How do independent assortment of chromosomes and crossing over (recombination) of homologous pairs contribute to genetic variation?

Solutions

Expert Solution

1) most of the organisms are diploid, mitosis is equational division, that is the number of chromosomes in both parental cells and daughter cells are the same. If all the cells in an organism divide by mitosis, all cells will be diploid. so progenies will be exactly similar to parents, and genetic diversity can not be generated, for natural selection to occur there should be genetic variation. so meiosis is necessary to produce haploid cells, haploid gametes fuse to form zygote which develops to diploid progeny with different combinations of alleles compared to parents, so genetic diversity arises in population. so Meiosis is necessary, germ-line cells undergo meiosis to produce haploid gametes.

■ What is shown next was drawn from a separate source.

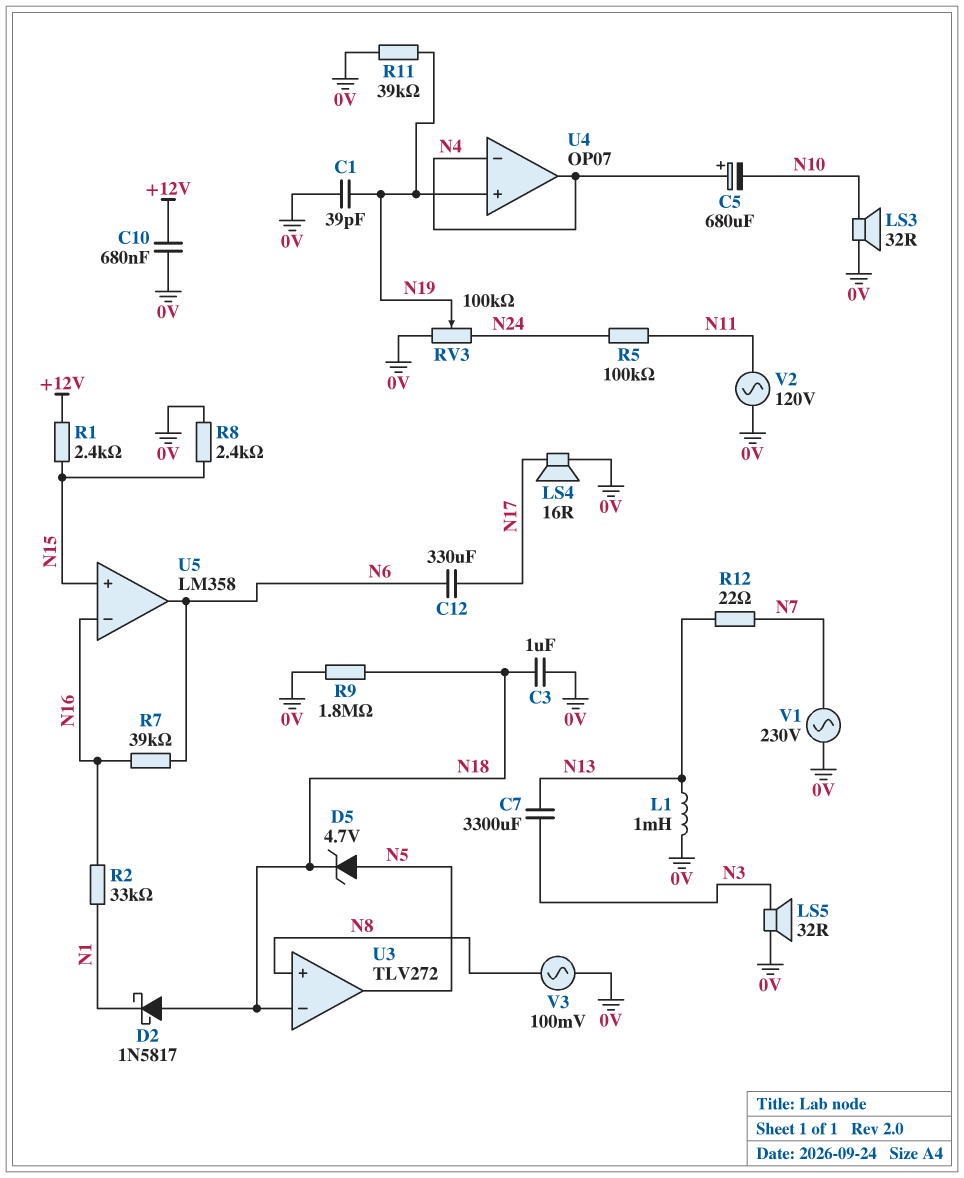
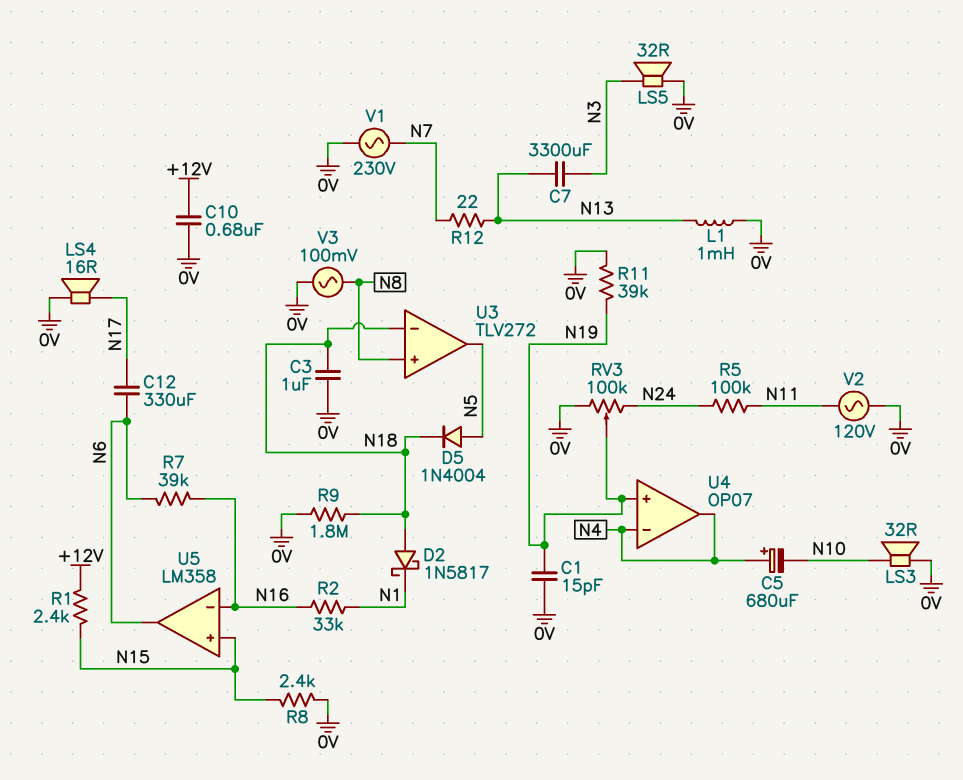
C1: 39pF (0V, N19) -> 15pF (0V, N19)
D5: zener 4.7V (A N5, K N18) -> diode 1N4004 (A N5, K N18)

2) before meiosis DNA replicates, so during prophase when chromatin condense each chromosome have two sister chromatids attached to each other at the centromere, then homologous chromosomes pair up and exchange genetic material between non-sister chromatids, so allele combination on the sister chromatids changes, then during metaphase I these paired homologous chromosomes align at the metaphase plate such that any one of the chromosomes can move to the daughter cell, this is called independent assortment of chromosomes, because these two processes the gametes produced are unique, Since homologous chromosomes are separated during meiosis I the daughter cells formed by meiosis I are haploid, then during meiosis II the sister chromatids are separated and sister chromatids ends up in gametes, but the gametes formed from a single cell via meiosis II are not same, because due to recombination in Prophase I allele combination in sister chromatids changes, so crossing over and independent assortment produces unique gametes.